Read Lamentations Four 

Chapter four opens with the poetic prophet’s lament for his people’s situation. He is lamenting that their city has been destroyed, their nation defeated, and now their people carried off into exile. And he recognizes this all as the result of their communal sin – their corporate rebellion against God. 

But, in verse 11, his tone changes. He’s no longer talking about corporate, shared sin, but narrowing in on something specific. 


Read Lamentations 4:1-10. Summarize the content and tone.

Read Lamentations 4:11-16. Summarize the content and tone.

What has shifted in tone? In content? 


There is a transition here in verse eleven – the poet is grieved in the first ten verses, and he is irate in the next seven. His tone shifts from despair to anger. Why? Because while the people sinned corporately, the priests willfully led the people astray. Those who were put in positions of power and spiritual influence used their positions to lead people away from God. They aided them in their rebellion, and they have blood on their hands. (Scholars disagree as to whether or not this is literal blood. Were they guilty of murder? Perhaps, but either way we know their guilt is profound.) 

These verses stand as a reminder to us that God takes spiritual misdirection seriously. God does not overlook pastors who abuse or spiritual guides who deceive. Being a priest in the Old Testament was a high calling. One had to be born into the tribe of Levi, set aside from birth, studied in the Law of God, and purified from sin on a regular basis. These men of God had spiritual influence over God’s people, and God would hold them to account because they did not just allow God’s people to stray (which would be spiritual neglect) but intentionally led them away from God. 

The consequences are threefold, and they are littered with irony. Identify the three primary ways the spiritual leaders of Israel have been affected:


Verse 14a: 

Verse 14b:

Verse 15:


Those who were “seers” – who looked into the things of God with spiritual insights – are now blind. They cannot see, spiritually or otherwise. Those who were considered holy people are now defiled. Blood on their garments makes them untouchable by God’s Law. And, finally, those who once decided the fate for those with skin diseases (like lepers) are now treated as outcasts as the people shoo them away from the company. 

God takes the sin of leaders seriously. As a Bible teacher, this is not lost on me. I feel the weight of these words. They are the kind that keep me up at night, wondering what it means to be called to teach the Word of God and how to keep myself accountable to do it with integrity, excellence, and grace. 
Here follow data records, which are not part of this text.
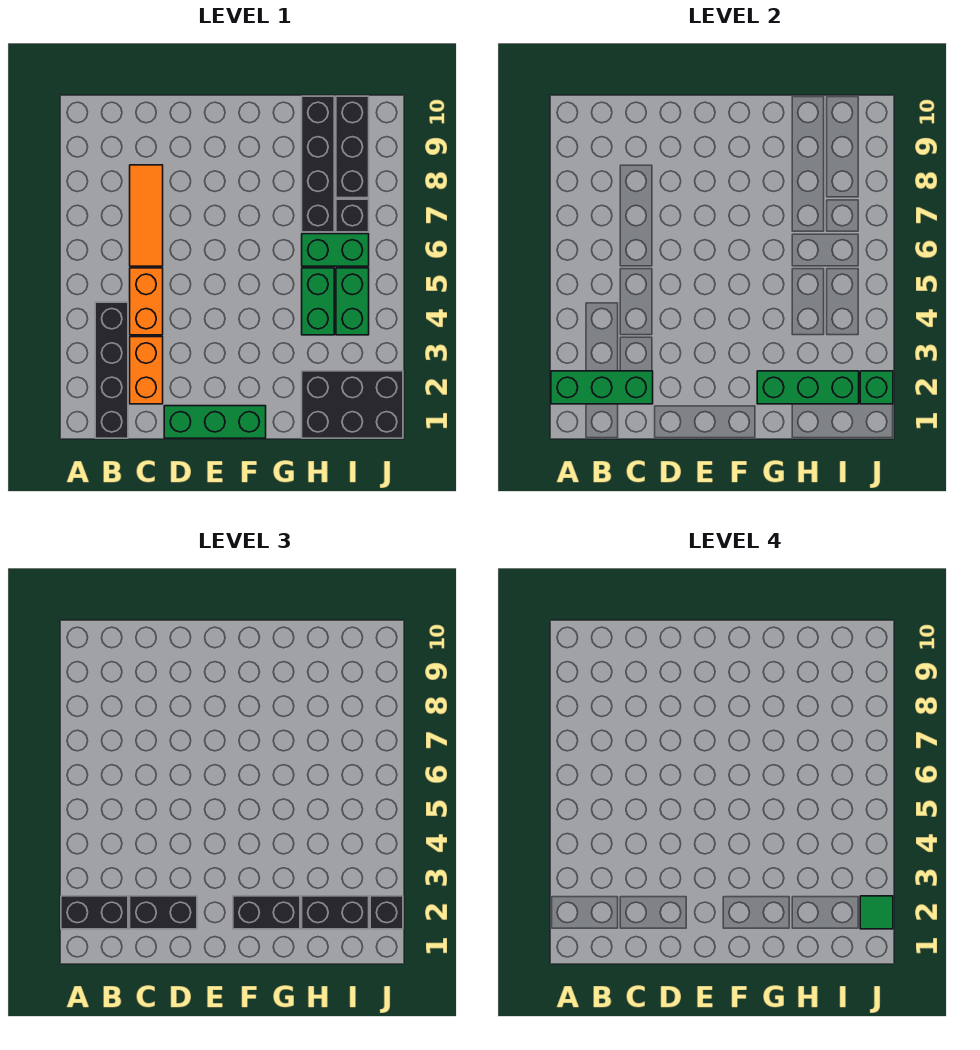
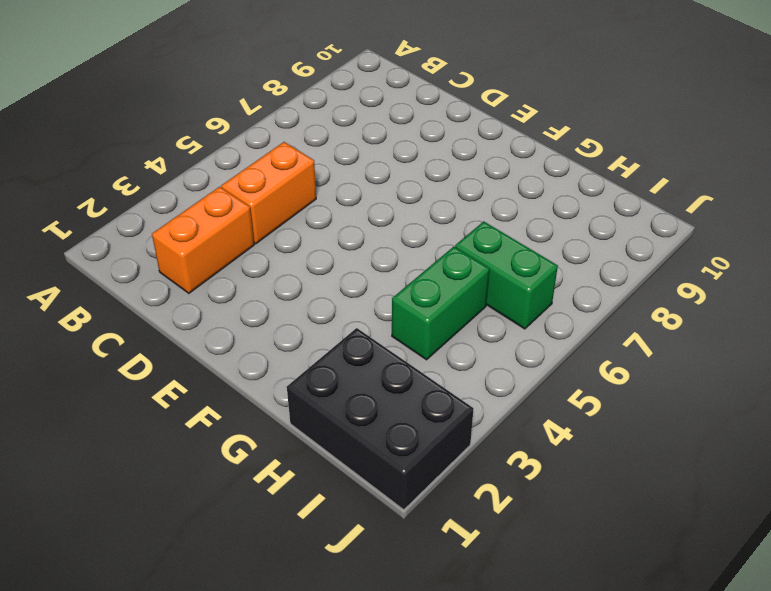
none -> black 1x4 brick [95,302,128,438]
none -> orange 1x3 tile [130,165,163,266]
none -> green 1x3 brick [164,406,266,438]

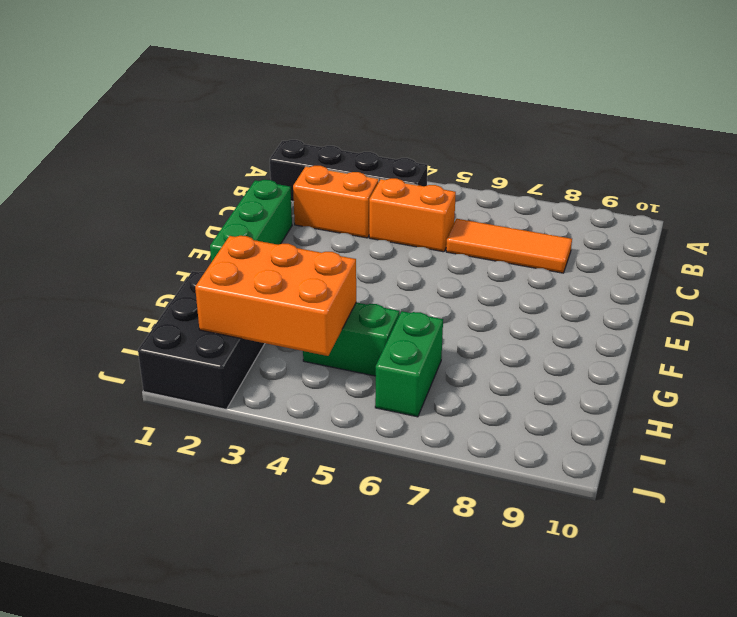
orange 2x3 brick [195,236,356,356] -> green 1x3 brick [757,371,859,404]
none -> black 1x4 brick [302,96,334,232]
none -> green 1x2 brick [336,268,369,335]
none -> black 1x1 brick [336,199,369,232]

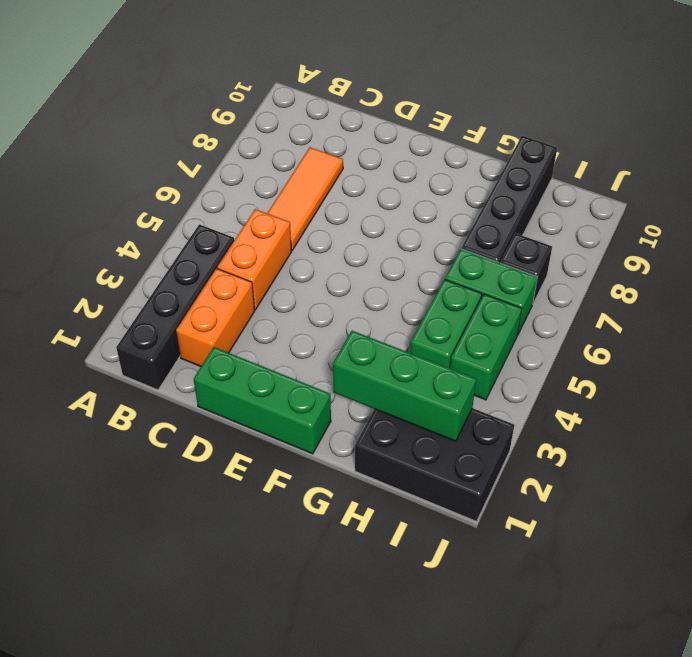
none -> black 1x3 brick [336,96,369,198]
none -> green 1x3 brick [551,371,653,404]
none -> green 1x1 brick [860,371,893,404]

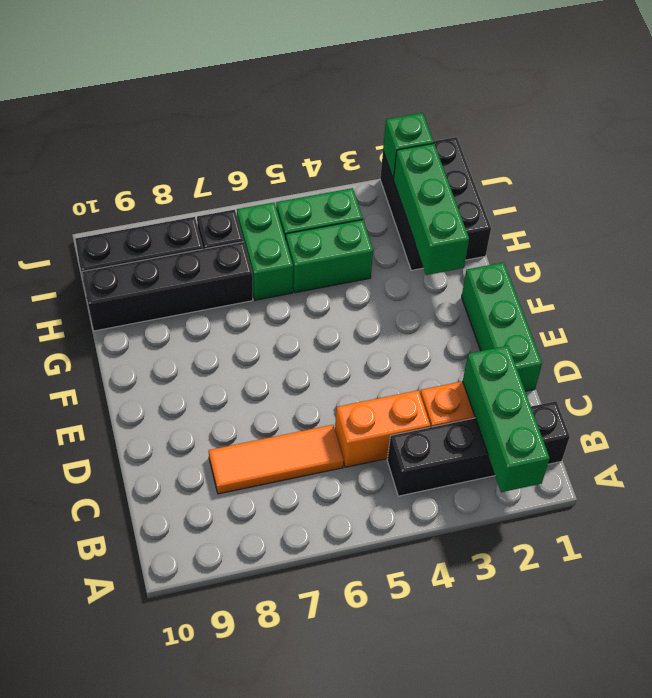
none -> black 1x2 brick [61,896,128,929]
none -> black 1x2 brick [130,896,197,929]
none -> black 1x2 brick [233,896,300,929]

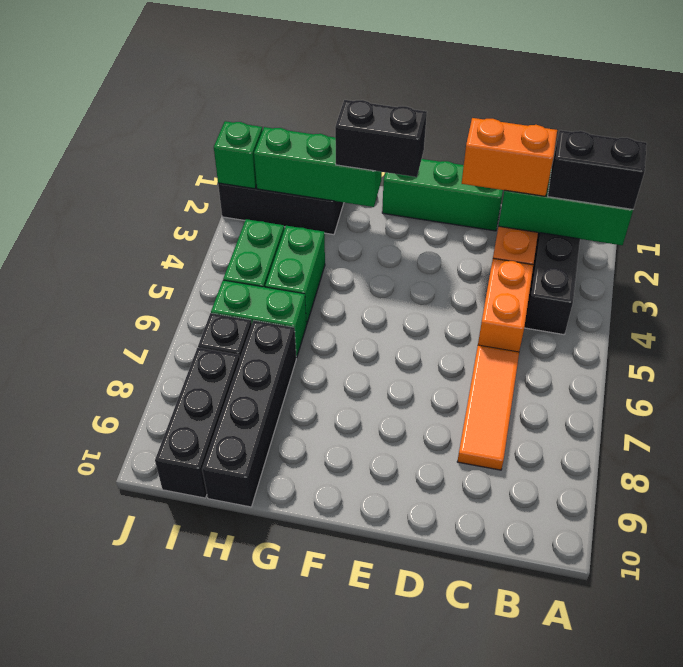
orange 1x2 brick [462,118,557,196] -> black 1x2 brick [130,896,197,929]
none -> black 1x2 brick [302,896,369,929]
none -> black 1x1 brick [370,896,403,929]
none -> green 1x1 tile [860,896,893,929]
We might wonder, then, where there is grace in the passage for fallen leaders among God’s people. Is there no forgiveness? Is there no grace? Surely there is – the entire canon of Scripture teaches us that there is forgiveness for all who repent. But we know from a broader Biblical study that Jeremiah (who may be writing these words) pleaded with the priests and prophets for forty years to turn from their wicked ways. And they would not.

When I consider the weight of these words, it can be overwhelming to know what to do. What do we do with these words today, in our lives and situations? First, if you are in a place of spiritual leadership – whether in the home, in your church, or in peer relationships – pray for a heart that is tender to God’s conviction! Let us be people who hear the words of those calling us to repentance and say, Yes! I was wrong! God is right! I repent! May the Lord give us hearts always ready to turn back to Him. Keep your heart close to the Word of God. Stay relationally close to Jesus. And trust Him to be your guide and give you a soft heart to hear His convicting voice.

Secondly, if you’re not necessarily in a position of spiritual leadership, pray for those in your life who are. Pray for your pastors and preachers and teachers and Bible study leaders. Pray for me, please, to always hear God’s voice of conviction. Pray that we would turn from sin, hate it, and run from it as we run to God in repentance. 


Is the Spirit of God convicting you of anything you’ve been ignoring in the past? 

Is God calling you to repentance from sin that He wants to set you free from? 

How can these verses encourage you to be quick to repent and cling to the grace of God?



Thank God that He always offers us forgiveness in Christ. Ask Him to cultivate in you a tender heart that is quick to repent and to turn to God. Ask Him to keep you close to Him and His Word.